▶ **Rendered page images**
⟨

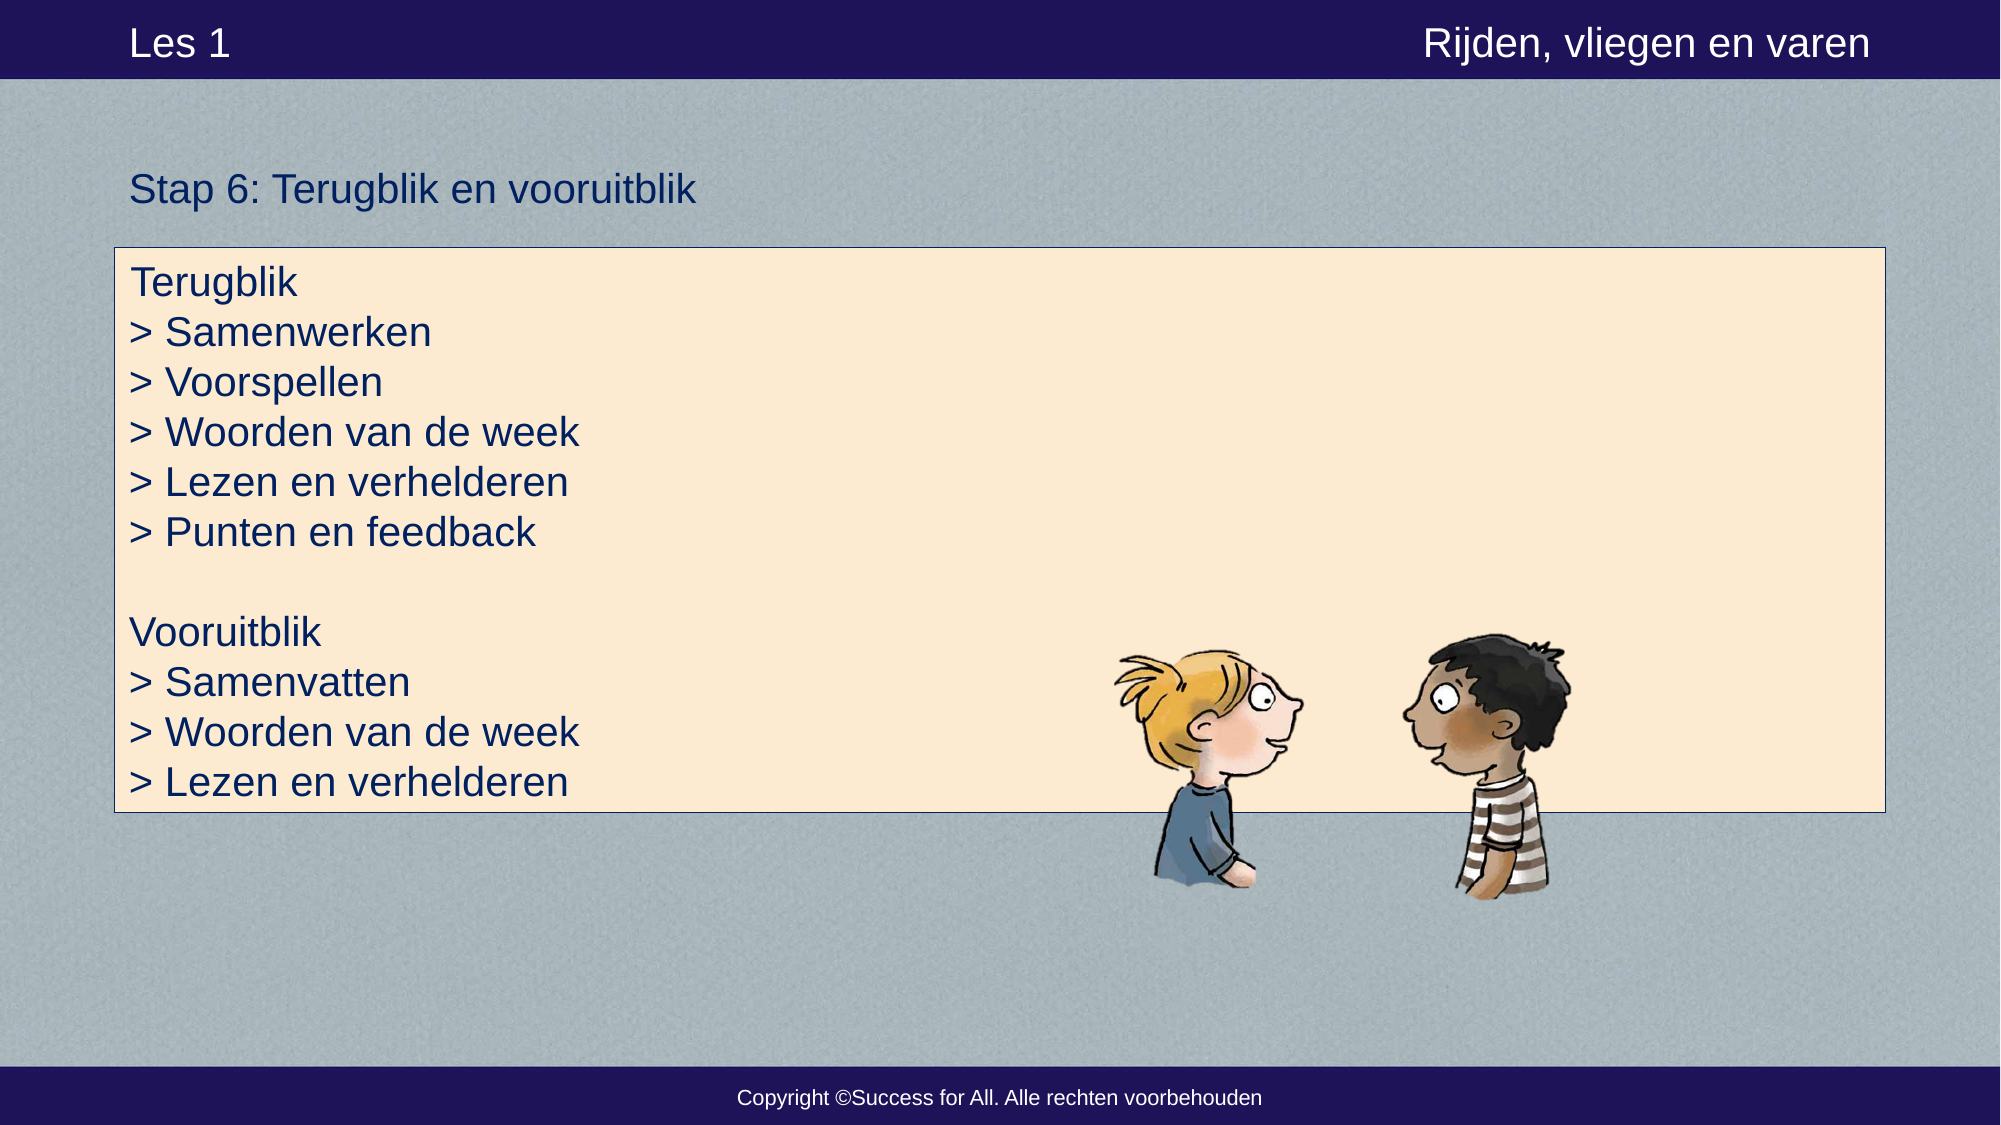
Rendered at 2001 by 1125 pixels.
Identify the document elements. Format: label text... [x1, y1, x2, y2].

text_box Rijden, vliegen en varen [999, 8, 1886, 73]
text_box Terugblik > Samenwerken > Voorspellen > Woorden van de week > Lezen en verhelderen > Punten en feedback Vooruitblik > Samenvatten > Woorden van de week > Lezen en verhelderen [114, 247, 1886, 813]
picture [0, 0, 2001, 1125]
text_box Stap 6: Terugblik en vooruitblik [114, 154, 907, 220]
text_box Copyright ©Success for All. Alle rechten voorbehouden [0, 1076, 2000, 1125]
text_box Les 1 [114, 8, 354, 73]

⟩

▶ **Exercise prompt**
Exactly as they stand, retype all the entries, but omit the pictures.

▶ **Written solution**
Rendered at 2001 by 1125 pixels.
Identify the document elements. Format: label text... [x1, y1, x2, y2].

text_box Rijden, vliegen en varen [999, 8, 1886, 73]
text_box Terugblik > Samenwerken > Voorspellen > Woorden van de week > Lezen en verhelderen > Punten en feedback Vooruitblik > Samenvatten > Woorden van de week > Lezen en verhelderen [114, 247, 1886, 813]
picture [0, 0, 2001, 1125]
text_box Stap 6: Terugblik en vooruitblik [114, 154, 907, 220]
text_box Copyright ©Success for All. Alle rechten voorbehouden [0, 1076, 2000, 1125]
text_box Les 1 [114, 8, 354, 73]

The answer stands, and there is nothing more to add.